### READING PASSAGE
● ● ● ●

There would be no data protection issue with MBNA phoning a customer on a number provided to MBNA by that customer and leaving a message with a third party asking the customer to contact MBNA.

That was my understanding of this scenario.  However, now that Hopesprings has clarified the position it's pretty clear that MBNA's behaviour has been outrageous.  Truly shocking.


----------



## hfp (27 Jul 2010)

I'm not an expert on data protection but your flatmate may well have a complaint against the financial obudsman as well.  if mbna accessed their records with the specific aim of contacting you, rather than the flatmate then I believe that this would be in breach of data protection of their records, as they accessed their details without specific reason on *their* account.   I'm not sure that wanting to contact their flatmate would be within the regulations.


----------



## AgathaC (27 Jul 2010)

Brendan Burgess said:


> This is very serious and you should take maximum action.
> 
> Make a formal complaint to them and seek compensation. Seek serious compensation for the embarrassment caused. If they don't pay it, go to the
> Financial Services Ombudsman.
> ...


+1, under no circumstances are they entitled to contact a third party in relation to your account. I was shocked when I read your post. Please do make a formal complaint and also complain to the DPC. Someone mentioned that it would have been okay had it been a shared landline, and a message saying contact MBNA, no no no!


----------



## travnett (17 Jul 2011)

MBNA are unreal regarding all the calls they make. I got called from them every day for a week when I forgot to send a min payment. When I eventually answered the guy on the phone was very aggressive and demanded I give him my laser card number to make a payment directly. Needless to say I told him where to go and that under no circumstances was I giving out my laser card details over the phone, especially when I cannot verify that he is indeed from MBNA, he could have being anyone trying to scam me! 

MBNA are ridiculous, I have no problem with them chasing me for money that I owe them but harassment like that and what the OP has received is not ethical.


----------

● ● ● ●

### INFORMATION SUPPLIED
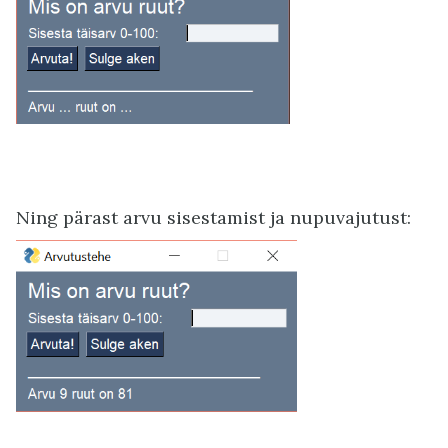
Ning pärast arvu sisestamist ja nupuvajutust:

● ● ● ●

### WORK INSTRUCTION
Swap "data protection" for "privacy" in the thread on MBNA's calls, starting with "There would be" and going on through "within the regulations.", and write out that stretch.

### THE COMPLETED TASK
There would be no privacy issue with MBNA phoning a customer on a number provided to MBNA by that customer and leaving a message with a third party asking the customer to contact MBNA.

That was my understanding of this scenario.  However, now that Hopesprings has clarified the position it's pretty clear that MBNA's behaviour has been outrageous.  Truly shocking.


----------



## hfp (27 Jul 2010)

I'm not an expert on privacy but your flatmate may well have a complaint against the financial obudsman as well.  if mbna accessed their records with the specific aim of contacting you, rather than the flatmate then I believe that this would be in breach of privacy of their records, as they accessed their details without specific reason on *their* account.   I'm not sure that wanting to contact their flatmate would be within the regulations.